DOCUMENT EXTRACT:
_____

Ah, but I'd better bring this rant to a close. Still, I think this idea might have some legs. Please feel free to nominate your own "goods," "bads," or "uglies." Future posts may well take up the same theme as applied to things like cook books, movies, and politicians.

Tuesday, May 19, 2009

Master Gardener

I've read that it's really hard to grow tomatoes from seed--particularly from store bought tomatoes--and that all kinds of planning and complicated steps are necessary to accomplish this feat.  This made me sad, because I really wanted to try and grow some Campari tomatoes from seed. (See previous post on Caprese for why I'm such a big fan.)  

So--get this--I pulled it off.  And here's the trick.  Pay close attention because it's so complicated.  I took a Campari tomato I bought at Costco.  I ate the tomato (yum!) and took a few seeds off the cutting board and put them into a plastic bowl. Once they dried out, I scraped them off the bowl with my fingernail and planted them in a plastic cup full of potting soil.  I watered them once and ... voila! ... one week later I have several healthy looking tomato seedlings.  Pretty complicated, eh? This gardening stuff is tough.  Good thing I'm such a genius.  

I guess the moral of that story is:  don't believe what you read, except for this post . . .  

(Photo courtesy of Zeetz Jones on Flickr; available at:  http://www.flickr.com/photos/zeetzjones/1014666274/.) 

Monday, May 18, 2009

Bird Brain!

I found another hummingbird stuck in the garage this afternoon.  They get in there this time of year, and, because the ceiling is higher than the opening for the garage door, they can't see a way out and start flying frantically around until they exhaust themselves. As a kid, I remember finding them dead on tops of the hay bales we had stored in our garage--not for lack of a way out, but because they panicked and couldn't find it.

So, I'm none to impressed by the mental capacity of hummingbirds.  Having said that, in no way do I wish to demean this remarkable little bird, which weighs, on average, less than a nickel; can move forward, backward, up, down, or side to side at will; beats its wings 60-80 times per minute; and migrates over a thousand miles.  Like a three year old let loose in the juice box aisle at Costco, a hummingbird can drink its weight in nectar or sugar in a single day, and burn all that energy just as fast.

_____

RECORDS FOR PROCESSING:

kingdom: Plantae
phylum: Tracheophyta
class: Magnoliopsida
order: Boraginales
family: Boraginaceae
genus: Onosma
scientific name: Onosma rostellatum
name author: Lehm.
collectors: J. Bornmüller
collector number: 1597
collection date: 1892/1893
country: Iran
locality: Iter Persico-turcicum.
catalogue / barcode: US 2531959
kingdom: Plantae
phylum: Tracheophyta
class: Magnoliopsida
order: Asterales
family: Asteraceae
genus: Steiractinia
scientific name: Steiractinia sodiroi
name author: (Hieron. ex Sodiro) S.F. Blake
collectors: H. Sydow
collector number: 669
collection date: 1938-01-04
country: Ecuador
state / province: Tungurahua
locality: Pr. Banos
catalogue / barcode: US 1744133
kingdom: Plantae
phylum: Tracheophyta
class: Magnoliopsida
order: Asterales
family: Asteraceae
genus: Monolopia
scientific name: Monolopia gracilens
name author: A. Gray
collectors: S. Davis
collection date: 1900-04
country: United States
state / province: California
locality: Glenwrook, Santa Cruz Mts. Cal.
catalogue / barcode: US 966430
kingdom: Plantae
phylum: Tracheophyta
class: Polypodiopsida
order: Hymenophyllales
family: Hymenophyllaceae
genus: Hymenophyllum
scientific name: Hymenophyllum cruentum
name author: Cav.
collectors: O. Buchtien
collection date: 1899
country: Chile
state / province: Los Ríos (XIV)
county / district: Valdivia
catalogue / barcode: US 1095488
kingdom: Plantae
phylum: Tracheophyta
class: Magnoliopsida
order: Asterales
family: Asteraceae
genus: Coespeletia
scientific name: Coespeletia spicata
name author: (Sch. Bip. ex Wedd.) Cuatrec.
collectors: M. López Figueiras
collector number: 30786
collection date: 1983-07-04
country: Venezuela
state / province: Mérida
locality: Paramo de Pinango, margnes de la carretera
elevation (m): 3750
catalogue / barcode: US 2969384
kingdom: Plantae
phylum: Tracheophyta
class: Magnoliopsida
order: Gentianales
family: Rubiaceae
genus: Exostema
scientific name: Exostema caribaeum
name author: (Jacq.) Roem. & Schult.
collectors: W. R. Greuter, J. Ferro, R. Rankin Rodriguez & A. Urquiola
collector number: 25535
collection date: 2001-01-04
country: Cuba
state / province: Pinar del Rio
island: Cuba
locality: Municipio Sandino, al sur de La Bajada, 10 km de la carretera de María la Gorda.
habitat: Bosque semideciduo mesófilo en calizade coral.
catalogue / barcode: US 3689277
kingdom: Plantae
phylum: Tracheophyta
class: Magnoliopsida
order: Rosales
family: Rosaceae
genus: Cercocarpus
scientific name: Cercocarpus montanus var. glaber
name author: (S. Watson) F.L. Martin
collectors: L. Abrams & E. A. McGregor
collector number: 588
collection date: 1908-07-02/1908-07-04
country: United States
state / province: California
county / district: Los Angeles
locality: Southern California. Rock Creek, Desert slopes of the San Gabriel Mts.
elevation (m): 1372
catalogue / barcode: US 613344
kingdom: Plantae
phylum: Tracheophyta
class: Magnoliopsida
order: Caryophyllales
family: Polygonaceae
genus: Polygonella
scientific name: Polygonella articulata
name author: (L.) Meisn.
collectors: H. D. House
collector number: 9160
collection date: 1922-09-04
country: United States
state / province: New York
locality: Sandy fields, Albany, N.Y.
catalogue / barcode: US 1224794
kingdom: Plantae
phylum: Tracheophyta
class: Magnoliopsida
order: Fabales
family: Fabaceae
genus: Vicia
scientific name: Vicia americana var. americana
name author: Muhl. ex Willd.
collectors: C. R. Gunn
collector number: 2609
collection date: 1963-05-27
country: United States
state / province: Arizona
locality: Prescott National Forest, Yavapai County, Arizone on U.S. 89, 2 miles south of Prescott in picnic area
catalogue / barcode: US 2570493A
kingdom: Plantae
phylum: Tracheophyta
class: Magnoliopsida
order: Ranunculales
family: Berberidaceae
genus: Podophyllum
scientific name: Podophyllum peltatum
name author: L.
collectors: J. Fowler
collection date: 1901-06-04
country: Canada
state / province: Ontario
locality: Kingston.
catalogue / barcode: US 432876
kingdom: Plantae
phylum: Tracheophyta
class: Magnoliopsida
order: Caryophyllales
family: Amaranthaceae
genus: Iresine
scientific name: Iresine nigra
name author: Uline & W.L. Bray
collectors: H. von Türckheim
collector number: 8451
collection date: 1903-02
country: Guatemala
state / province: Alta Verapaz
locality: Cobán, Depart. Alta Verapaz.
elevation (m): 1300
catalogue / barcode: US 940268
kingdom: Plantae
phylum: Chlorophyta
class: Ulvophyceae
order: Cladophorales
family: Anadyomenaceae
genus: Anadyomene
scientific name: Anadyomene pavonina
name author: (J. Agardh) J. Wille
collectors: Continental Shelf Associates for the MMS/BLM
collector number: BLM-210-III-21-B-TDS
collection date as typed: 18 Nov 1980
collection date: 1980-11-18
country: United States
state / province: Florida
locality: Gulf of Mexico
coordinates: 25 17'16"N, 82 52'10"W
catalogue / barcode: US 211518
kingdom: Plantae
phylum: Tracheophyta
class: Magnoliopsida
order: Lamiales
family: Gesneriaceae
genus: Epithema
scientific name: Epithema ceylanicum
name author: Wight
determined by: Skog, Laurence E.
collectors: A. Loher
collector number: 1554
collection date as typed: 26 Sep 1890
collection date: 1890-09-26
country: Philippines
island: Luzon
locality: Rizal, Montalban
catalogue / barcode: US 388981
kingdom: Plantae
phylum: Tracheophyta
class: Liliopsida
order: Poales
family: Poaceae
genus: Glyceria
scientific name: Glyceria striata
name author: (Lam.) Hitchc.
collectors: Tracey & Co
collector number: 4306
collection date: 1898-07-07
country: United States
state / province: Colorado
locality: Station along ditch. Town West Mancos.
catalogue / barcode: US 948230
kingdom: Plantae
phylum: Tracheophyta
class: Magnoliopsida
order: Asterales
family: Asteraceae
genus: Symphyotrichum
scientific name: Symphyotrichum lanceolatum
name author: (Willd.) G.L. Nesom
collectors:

_____

AIM 1: Reproduce the entire blog excerpt word for word.
AIM 2: Rewrite the listing from the line with "order: Cladophorales" to the line with "class: Liliopsida", replacing "catalogue" with "catalog" and leaving everything else unchanged. Give only those lines.

TASK OUTPUT 1:
Ah, but I'd better bring this rant to a close. Still, I think this idea might have some legs. Please feel free to nominate your own "goods," "bads," or "uglies." Future posts may well take up the same theme as applied to things like cook books, movies, and politicians.

Tuesday, May 19, 2009

Master Gardener

I've read that it's really hard to grow tomatoes from seed--particularly from store bought tomatoes--and that all kinds of planning and complicated steps are necessary to accomplish this feat.  This made me sad, because I really wanted to try and grow some Campari tomatoes from seed. (See previous post on Caprese for why I'm such a big fan.)  

So--get this--I pulled it off.  And here's the trick.  Pay close attention because it's so complicated.  I took a Campari tomato I bought at Costco.  I ate the tomato (yum!) and took a few seeds off the cutting board and put them into a plastic bowl. Once they dried out, I scraped them off the bowl with my fingernail and planted them in a plastic cup full of potting soil.  I watered them once and ... voila! ... one week later I have several healthy looking tomato seedlings.  Pretty complicated, eh? This gardening stuff is tough.  Good thing I'm such a genius.  

I guess the moral of that story is:  don't believe what you read, except for this post . . .  

(Photo courtesy of Zeetz Jones on Flickr; available at:  http://www.flickr.com/photos/zeetzjones/1014666274/.) 

Monday, May 18, 2009

Bird Brain!

I found another hummingbird stuck in the garage this afternoon.  They get in there this time of year, and, because the ceiling is higher than the opening for the garage door, they can't see a way out and start flying frantically around until they exhaust themselves. As a kid, I remember finding them dead on tops of the hay bales we had stored in our garage--not for lack of a way out, but because they panicked and couldn't find it.

So, I'm none to impressed by the mental capacity of hummingbirds.  Having said that, in no way do I wish to demean this remarkable little bird, which weighs, on average, less than a nickel; can move forward, backward, up, down, or side to side at will; beats its wings 60-80 times per minute; and migrates over a thousand miles.  Like a three year old let loose in the juice box aisle at Costco, a hummingbird can drink its weight in nectar or sugar in a single day, and burn all that energy just as fast.

TASK OUTPUT 2:
order: Cladophorales
family: Anadyomenaceae
genus: Anadyomene
scientific name: Anadyomene pavonina
name author: (J. Agardh) J. Wille
collectors: Continental Shelf Associates for the MMS/BLM
collector number: BLM-210-III-21-B-TDS
collection date as typed: 18 Nov 1980
collection date: 1980-11-18
country: United States
state / province: Florida
locality: Gulf of Mexico
coordinates: 25 17'16"N, 82 52'10"W
catalog / barcode: US 211518
kingdom: Plantae
phylum: Tracheophyta
class: Magnoliopsida
order: Lamiales
family: Gesneriaceae
genus: Epithema
scientific name: Epithema ceylanicum
name author: Wight
determined by: Skog, Laurence E.
collectors: A. Loher
collector number: 1554
collection date as typed: 26 Sep 1890
collection date: 1890-09-26
country: Philippines
island: Luzon
locality: Rizal, Montalban
catalog / barcode: US 388981
kingdom: Plantae
phylum: Tracheophyta
class: Liliopsida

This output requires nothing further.